После своей болезни Стоунер из-за слабости и от безразличия, становившегося образом жизни, начал все больше времени проводить дома. Поначалу его присутствие приводило Эдит в такое замешательство, что она молчала, словно чем-то озадаченная. Потом, поняв, что он теперь постоянно будет день за днем после работы, ночь за ночью, уикенд за уикендом находиться рядом, она с новой силой возобновила былую войну с ним. Из-за сущих пустяков принималась горько плакать и бродить по комнатам; Стоунер бесстрастно смотрел на нее и рассеянно бормотал несколько сочувственных слов. Запиралась у себя в спальне и часами не показывалась; Стоунер готовил вместо нее еду и, казалось, не замечал ее отсутствия, пока она наконец не выходила из спальни, бледная, с ввалившимися щеками и запавшими глазами. Высмеивала его по малейшему поводу, а он точно и не слышал ее; выкрикивала проклятия в его адрес, а он слушал их с вежливым интересом. Выбирала момент, когда он был погружен в чтение, чтобы войти в гостиную и бешено забарабанить на пианино, на котором вообще-то играла редко; когда он затевал тихий разговор с дочерью, Эдит сердито обрушивалась на одного из них или сразу на обоих. А Стоунер воспринимал все это — и ярость, и огорчение, и крик, и полное ненависти молчание — так, словно наблюдал за другой супружеской парой, к которой лишь усилием воли мог вызвать в себе поверхностный интерес.

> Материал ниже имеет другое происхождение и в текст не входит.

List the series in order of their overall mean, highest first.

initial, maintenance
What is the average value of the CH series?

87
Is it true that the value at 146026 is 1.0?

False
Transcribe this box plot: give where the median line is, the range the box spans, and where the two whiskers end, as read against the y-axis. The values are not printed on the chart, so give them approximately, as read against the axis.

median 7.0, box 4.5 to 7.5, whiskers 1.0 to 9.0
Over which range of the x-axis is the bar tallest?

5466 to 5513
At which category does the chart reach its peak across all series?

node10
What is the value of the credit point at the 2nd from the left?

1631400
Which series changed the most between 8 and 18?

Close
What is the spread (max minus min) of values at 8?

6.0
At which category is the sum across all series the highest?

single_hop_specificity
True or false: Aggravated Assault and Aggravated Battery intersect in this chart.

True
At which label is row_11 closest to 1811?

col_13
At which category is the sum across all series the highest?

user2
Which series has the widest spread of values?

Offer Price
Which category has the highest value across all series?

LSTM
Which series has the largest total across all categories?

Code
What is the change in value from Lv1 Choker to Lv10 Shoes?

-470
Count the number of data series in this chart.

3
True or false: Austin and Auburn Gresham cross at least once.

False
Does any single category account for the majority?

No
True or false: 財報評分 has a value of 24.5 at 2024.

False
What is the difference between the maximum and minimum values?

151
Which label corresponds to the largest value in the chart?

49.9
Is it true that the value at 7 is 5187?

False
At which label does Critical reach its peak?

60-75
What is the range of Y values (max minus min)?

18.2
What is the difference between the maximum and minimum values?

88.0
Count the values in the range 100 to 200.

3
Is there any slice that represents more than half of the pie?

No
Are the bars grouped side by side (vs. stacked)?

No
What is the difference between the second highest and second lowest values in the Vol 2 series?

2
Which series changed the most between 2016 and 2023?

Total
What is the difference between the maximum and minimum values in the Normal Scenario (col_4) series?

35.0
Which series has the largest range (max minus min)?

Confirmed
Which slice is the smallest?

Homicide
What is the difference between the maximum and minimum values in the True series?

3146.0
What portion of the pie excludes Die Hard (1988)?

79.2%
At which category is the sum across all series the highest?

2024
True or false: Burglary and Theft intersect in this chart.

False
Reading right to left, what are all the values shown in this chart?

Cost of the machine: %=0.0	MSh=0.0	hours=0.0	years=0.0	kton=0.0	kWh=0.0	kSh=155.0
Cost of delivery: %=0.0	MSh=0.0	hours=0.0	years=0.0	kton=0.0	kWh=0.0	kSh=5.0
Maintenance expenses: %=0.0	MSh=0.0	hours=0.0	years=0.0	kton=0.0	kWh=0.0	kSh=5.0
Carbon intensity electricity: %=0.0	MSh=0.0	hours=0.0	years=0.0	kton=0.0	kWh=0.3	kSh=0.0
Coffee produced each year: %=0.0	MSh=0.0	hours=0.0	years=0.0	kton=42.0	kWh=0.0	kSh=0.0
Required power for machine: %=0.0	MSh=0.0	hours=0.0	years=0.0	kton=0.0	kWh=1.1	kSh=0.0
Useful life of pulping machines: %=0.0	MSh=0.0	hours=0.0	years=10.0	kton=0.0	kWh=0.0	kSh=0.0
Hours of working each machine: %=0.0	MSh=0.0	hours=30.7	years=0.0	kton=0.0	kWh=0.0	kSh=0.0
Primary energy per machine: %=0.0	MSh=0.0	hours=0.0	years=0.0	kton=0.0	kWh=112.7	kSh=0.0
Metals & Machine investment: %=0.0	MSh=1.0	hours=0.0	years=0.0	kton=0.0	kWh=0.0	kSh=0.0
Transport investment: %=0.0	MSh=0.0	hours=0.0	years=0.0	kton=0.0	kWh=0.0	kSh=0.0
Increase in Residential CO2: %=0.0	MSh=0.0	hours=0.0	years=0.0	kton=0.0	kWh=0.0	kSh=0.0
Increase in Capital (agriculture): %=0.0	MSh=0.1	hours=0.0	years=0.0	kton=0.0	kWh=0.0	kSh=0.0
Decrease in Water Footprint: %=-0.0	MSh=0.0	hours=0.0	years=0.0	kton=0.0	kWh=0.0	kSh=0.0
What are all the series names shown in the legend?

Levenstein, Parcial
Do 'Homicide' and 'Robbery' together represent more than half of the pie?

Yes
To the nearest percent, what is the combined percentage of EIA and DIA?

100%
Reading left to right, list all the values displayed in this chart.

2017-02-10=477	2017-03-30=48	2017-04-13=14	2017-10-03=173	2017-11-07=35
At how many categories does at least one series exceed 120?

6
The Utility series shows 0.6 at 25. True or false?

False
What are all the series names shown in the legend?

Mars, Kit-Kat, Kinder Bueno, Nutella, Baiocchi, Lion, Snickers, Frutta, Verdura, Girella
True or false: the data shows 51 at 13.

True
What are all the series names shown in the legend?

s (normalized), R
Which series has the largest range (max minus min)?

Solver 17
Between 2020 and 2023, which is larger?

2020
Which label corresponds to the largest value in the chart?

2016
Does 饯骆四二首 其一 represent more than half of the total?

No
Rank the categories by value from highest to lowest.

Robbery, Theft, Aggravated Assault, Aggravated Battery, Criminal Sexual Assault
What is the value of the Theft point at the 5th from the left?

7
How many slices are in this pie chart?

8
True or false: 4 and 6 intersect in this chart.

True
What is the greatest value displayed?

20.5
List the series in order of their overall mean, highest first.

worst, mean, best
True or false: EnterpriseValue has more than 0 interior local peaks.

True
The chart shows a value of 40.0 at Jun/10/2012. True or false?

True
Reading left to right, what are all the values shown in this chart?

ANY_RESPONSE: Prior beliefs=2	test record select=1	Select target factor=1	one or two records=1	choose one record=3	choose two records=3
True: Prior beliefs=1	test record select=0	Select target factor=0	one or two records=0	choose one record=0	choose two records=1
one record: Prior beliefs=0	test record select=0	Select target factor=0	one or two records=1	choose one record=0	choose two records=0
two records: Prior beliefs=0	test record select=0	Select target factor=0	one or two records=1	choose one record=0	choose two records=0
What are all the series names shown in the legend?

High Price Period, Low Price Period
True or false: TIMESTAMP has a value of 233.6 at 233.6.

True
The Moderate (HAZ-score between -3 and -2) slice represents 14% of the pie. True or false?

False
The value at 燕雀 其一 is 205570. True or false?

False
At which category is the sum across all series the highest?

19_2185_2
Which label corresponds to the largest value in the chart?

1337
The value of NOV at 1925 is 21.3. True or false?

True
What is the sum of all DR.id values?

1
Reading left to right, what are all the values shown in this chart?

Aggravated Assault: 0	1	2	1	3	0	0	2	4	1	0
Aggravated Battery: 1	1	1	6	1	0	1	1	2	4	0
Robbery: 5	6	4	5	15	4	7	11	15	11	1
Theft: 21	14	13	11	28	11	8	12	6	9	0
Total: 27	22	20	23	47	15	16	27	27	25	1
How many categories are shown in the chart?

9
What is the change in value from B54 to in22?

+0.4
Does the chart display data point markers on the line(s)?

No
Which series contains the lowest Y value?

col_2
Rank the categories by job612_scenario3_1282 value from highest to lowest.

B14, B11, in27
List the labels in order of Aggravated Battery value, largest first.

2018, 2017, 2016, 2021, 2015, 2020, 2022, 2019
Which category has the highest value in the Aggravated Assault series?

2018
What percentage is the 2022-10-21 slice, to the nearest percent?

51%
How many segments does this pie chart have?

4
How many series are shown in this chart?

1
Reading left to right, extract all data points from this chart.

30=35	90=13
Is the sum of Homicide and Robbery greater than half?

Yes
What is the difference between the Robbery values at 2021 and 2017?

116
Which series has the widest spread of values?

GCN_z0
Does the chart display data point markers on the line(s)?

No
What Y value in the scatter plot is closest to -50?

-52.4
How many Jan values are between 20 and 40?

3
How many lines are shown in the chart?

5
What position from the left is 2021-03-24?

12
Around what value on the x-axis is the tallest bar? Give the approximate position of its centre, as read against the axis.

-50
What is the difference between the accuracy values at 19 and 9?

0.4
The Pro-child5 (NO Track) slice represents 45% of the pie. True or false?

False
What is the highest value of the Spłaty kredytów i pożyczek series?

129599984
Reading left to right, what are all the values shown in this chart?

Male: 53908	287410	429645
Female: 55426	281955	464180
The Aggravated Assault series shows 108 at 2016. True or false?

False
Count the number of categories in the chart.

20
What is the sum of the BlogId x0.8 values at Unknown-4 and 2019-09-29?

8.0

И в конце концов Эдит устало и чуть ли не с облегчением признала поражение. Приступы ярости становились все слабей, пока ее недовольство во время этих приступов не сделалось таким же поверхностным, как внимание к ним Стоунера; в ее долгих молчаниях он уже не находил ничего удивительного, они были заурядными проявлениями задумчивости, а не признаками обиды на его безразличие.

К сорока годам Эдит Стоунер сохранила девическую стройность, но в ее фигуре, в прямой осанке чувствовалась теперь какая-то жесткость, ломкость, каждое движение словно бы давалось ей через силу.

Черты лица заострились, линии стали резче, тонкая бледная кожа была, чудилось, натянута прямо на кости, как на каркас. Из-за своей чрезвычайной бледности она очень сильно пудрилась и красилась, и возникало ощущение, будто она каждый день заново наносит черты на пустую маску. Под сухой кожей кистей рук тоже, казалось, сразу начиналась твердая кость, и эти кисти постоянно, даже в самые спокойные минуты, были в движении: крутились, сжимались, разжимались, щипали воздух.

Вечно погруженная в себя, она становилась в эти годы все более отрешенной и рассеянной. После краткого периода последних отчаянных, исступленных атак на Стоунера она сделалась похожа на привидение, она замкнулась в себе и никогда полностью не выбиралась на свет. Начала разговаривать сама с собой мягким, матерински терпеливым голосом, точно с ребенком, причем делала это открыто и без всякого стеснения, как будто ничего натуральнее и быть не могло. Из разнообразных творческих устремлений, которым она в годы замужества отдавала дань, она в конце концов остановилась на скульптуре, приносившей ей, она считала, наибольшее удовлетворение. В основном работала в глине, реже в мягком камне; по всему дому были расставлены бюсты, фигуры в полный рост и всевозможные композиции. Она шла в ногу с веком: бюсты были шарообразной формы, с минимумом черт; фигуры — комками глины с продолговатыми конечностями; композиции — случайными наборами геометрически правильных кубов, шаров и стержней. Порой, проходя мимо ее мастерской (где некогда был его кабинет), Стоунер приостанавливался и слушал, что там происходит. Она давала себе указания, как ребенку: «Так, теперь прибавь здесь — нет, не столько, поменьше — здесь, около этой выемки. Ох, гляди, все у нас отваливается. Влаги было маловато, правда? Ничего, дело поправимо. Чуточку воды, и — вот теперь хорошо. Согласна?»